Node.js / TypeScript

@chipi-stack/backend — the headline path. Server creates the wallet, browser passkey signs every transfer.

Python

chipi-stack on PyPI — same flow from a Python backend.

React + passkey

Browser side. Register the passkey, sign the transaction. End-to-end example.

Add session keys

Skip the biometric prompt for routine actions. The user signs once; subsequent transfers run automatically until the session expires.

After onboarding

NeedPage
Read balancesbalance
List or query transactionstransactions
Help a user who lost accessrecover access
Add a second device or co-signeradd a second device
Upgrade existing wallets to add recoveryupgrade existing wallets
Handle errors gracefullyerrors

A note on PINs

The SDK accepts a PIN as the wallet’s encryption key. Don’t lead with that flow — a user-typed PIN is short, low-entropy, and trivially compromised by shoulder-surfing or phishing.
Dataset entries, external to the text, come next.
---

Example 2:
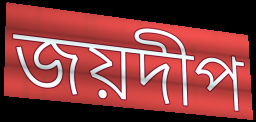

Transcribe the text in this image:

জয়দীপ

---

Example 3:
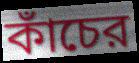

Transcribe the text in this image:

কাঁচের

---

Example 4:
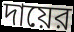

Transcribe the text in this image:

দায়ের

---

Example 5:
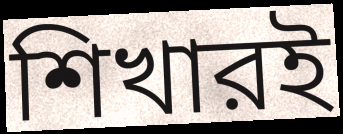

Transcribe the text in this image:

শিখারই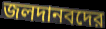
জলদানবদেরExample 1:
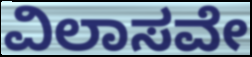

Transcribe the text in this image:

ವಿಲಾಸವೇ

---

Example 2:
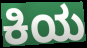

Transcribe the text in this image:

ಕಿಯ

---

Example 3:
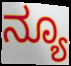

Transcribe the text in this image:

ನ್ಯೂ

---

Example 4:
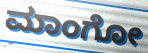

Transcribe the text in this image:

ಮಾಂಗೋ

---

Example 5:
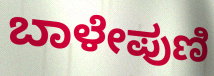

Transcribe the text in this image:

ಬಾಳೇಪುಣಿ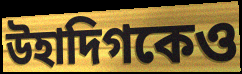
উহাদিগকেওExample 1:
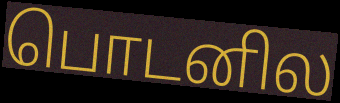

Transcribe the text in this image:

பொடனில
The recommended default is the platform passkey (Touch ID / Face ID / Windows Hello / Android biometrics), where the signing key stays inside the device and never derives from anything the user types. PIN is supported as a fallback for users on devices that don’t support WebAuthn, and as a recovery surface if the passkey ever fails. Both flows are documented in recover access.

Operating from the dashboard

Open the Gasless service

Dashboard → Services → Gasless Wallets
Once you’ve completed the 5 onboarding milestones (API keys → auth → first wallet → first transfer → webhook), the dashboard surfaces recent wallets, recent activity, and the upgrade-existing-wallets affordance.